For the panel discussion where NEAR was represented, Ms. Moore provided an overview of the network’s identity, geographic coverage, advocacy and position on localization as well as its role in some of the outcomes from the WHS. She highlighted that NEAR in its advocacy was recognized as the global and authoritative voice of Local and National NGOs where we pushed for a commitment under the Grand Bargain initiative to channel 25 per cent of financing to national and local responders as directly as possible by 2020.
She noted that we need to truly be more accountable to the people in whose names funds are being raised and to ensure that money being raised do not go entirely to administrative and overhead costs.
Key points emanating from the discussions on “reinforce, do not replace are:
- Don't reduce the localization discussion to financing but on the impact to be achieved (greater sustainability, effectiveness, trust).
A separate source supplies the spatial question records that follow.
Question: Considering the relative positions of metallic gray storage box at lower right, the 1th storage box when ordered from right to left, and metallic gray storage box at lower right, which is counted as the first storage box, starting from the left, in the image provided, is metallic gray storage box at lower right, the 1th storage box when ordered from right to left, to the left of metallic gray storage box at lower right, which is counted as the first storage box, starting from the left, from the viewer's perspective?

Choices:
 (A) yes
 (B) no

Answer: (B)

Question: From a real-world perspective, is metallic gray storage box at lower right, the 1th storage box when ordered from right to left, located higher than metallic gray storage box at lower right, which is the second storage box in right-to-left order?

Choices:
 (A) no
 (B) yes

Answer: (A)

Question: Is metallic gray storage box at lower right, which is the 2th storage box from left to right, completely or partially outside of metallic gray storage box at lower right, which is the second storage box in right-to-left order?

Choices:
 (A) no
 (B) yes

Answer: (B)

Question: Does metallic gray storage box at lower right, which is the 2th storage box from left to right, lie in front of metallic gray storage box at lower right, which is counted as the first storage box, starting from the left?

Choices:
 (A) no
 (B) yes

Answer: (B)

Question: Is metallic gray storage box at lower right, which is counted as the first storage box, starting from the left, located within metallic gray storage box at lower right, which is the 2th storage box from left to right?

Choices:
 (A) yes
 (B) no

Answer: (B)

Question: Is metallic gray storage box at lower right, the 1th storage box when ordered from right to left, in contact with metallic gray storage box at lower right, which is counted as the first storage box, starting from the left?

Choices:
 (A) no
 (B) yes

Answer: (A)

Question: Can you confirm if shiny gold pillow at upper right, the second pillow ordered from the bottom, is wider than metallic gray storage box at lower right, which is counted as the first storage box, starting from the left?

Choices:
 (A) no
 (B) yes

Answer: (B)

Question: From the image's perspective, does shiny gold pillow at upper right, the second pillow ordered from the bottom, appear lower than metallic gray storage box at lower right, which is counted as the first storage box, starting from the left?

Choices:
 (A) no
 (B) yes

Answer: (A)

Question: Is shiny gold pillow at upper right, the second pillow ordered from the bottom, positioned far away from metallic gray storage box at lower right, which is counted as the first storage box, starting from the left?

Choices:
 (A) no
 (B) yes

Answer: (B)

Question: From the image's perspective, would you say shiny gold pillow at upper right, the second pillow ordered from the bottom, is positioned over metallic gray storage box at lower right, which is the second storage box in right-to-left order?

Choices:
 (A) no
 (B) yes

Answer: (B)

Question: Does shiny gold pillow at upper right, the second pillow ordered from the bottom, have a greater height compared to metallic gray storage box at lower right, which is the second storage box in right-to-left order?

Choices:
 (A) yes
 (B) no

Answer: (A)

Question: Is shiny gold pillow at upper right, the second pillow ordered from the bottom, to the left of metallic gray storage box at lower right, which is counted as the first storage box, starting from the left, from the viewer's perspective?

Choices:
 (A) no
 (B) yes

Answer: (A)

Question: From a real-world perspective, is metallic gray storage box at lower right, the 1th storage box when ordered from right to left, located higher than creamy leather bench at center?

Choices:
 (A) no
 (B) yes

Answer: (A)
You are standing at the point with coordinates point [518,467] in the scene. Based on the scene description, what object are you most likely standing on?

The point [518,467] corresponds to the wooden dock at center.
NGOs should be recognized based on their comparative advantage not excluded based on their limitations.
- Localization does not only include the role of NGOs, but also that of national and local authorities, such as municipalities. At the national and level, where possible, Governments should be leading and coordinating (around collective outcomes, based on their comparative advantage).
- Any international projects should include a hand-over / exit strategy, rather than creating parallel structures. Part of planning for collective outcomes should factor in that over 3-5 years, national / local responsibilities are increased.
The workshop was attended by donors, representatives from other UN agencies, NGOs and the academia.